On 10/26/2015 05:49 AM, Amit Kapila wrote:
On Mon, Oct 26, 2015 at 9:03 AM, Любен Каравелов <karave...@mail.bg
<mailto:karave...@mail.bg>> wrote:
>
>
> ----- Цитат от Kisung Kim (ks...@bitnine.co.kr
<mailto:ks...@bitnine.co.kr>), на 26.10.2015 в 04:36 -----
>
> > However, what I want to know is about the update performance
difference
> > between PG and Oracle if there any.
> > The case I described is for exaggerating the difference between PG and
> > Oracle.
> >
> > I want to explain for our clients that PG's update performance is
> > comparable to Oracle's.
> >
>
> Oracle is also using MVCC but copies the old row in the rollback
segment and
> rewrites the values in-place.
I think Oracle just copies the changed part of old row to rollback
segment.
Also in Redo logs, it just writes the changed column value (both old and
new). So for the case we are discussing in this thread (one changed
column out of 200 columns), Oracle will just write the old value of that
column in Redo and then in rollback segment, and write the new value
in Redo and then do the in-place update in heap row.

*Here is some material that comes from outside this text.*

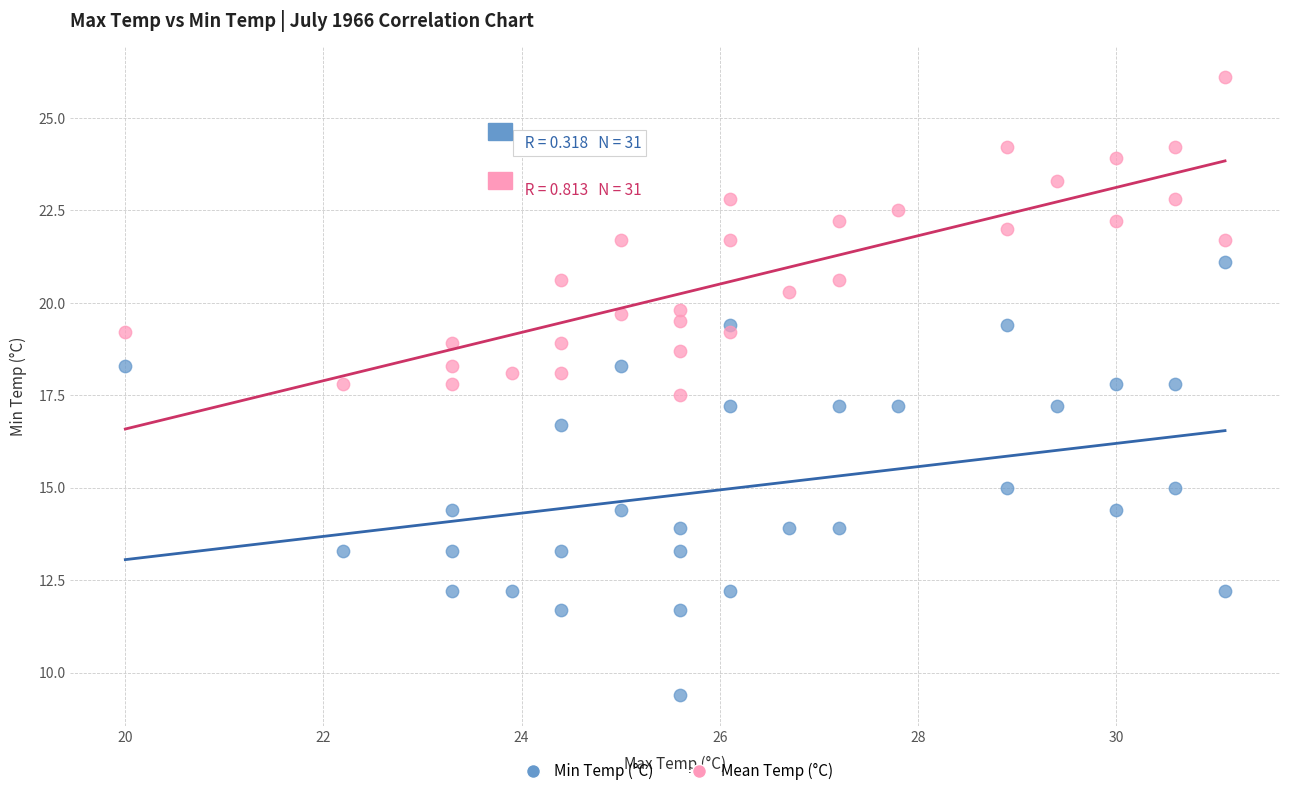

What are all the series names shown in the legend?

Min Temp (°C), Mean Temp (°C)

IMV, where Oracle is heavily optimized for "most DML transactions will
commit successfully" and "no long-running transactions shall ever
exists" / "not many transactions will have to read previous
snapshots"(based on PI), Postgres does not actually make any such
assumptions.
Hence, for long running transactions / massive concurrency-many
clients reading and writing older snapshots, Postgres will be faster
(less work to do compared to re-constructing rows based on PIs)

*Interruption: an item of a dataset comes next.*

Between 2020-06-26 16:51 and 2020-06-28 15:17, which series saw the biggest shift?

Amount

Plus, for updates where the size of the NEW row is bigger than the
previous one (think adding text) the overhead is actually greater for
Oracle (plus, they don't compress variable length values by default / no
TOAST )... so here Postgres would be faster.
For text-intensive workloads, Postgres is measurably faster than
Oracle mostly due to this fact (plus much more efficient in it use of
storage/RAM...)
In PostgreSQL, the whole new row is written in heap and diff tuple
(difference
of old and new tuple; this optimization is done in 9.4, commit a3115f0d)

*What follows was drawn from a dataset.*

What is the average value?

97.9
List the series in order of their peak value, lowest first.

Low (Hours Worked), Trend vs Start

in WAL. I think we can try to optimize and use the same technique for
heap as used for WAL to make PostgreSQL more efficient for such
scenario's,
however as of today, my guess is that PostgreSQL's update would be lagging
in this area.
Yup. But see above for a potential reason where it might not be that
bad, especially after the optimization you mention.
> It is still 2 writes as in Postgres.
The difference is in the amount of data written per write.
Yes, but compressed (for varlena-based datum/data), batched
(group-commit) so mostly sequential, and non-duplicated (WAL vs REDO+UNDO).
So I guess the difference is quite small nowadays, and differences will
be heavily influenced by actual workload.
Just my 2 (euro-) cents.
/ J.L.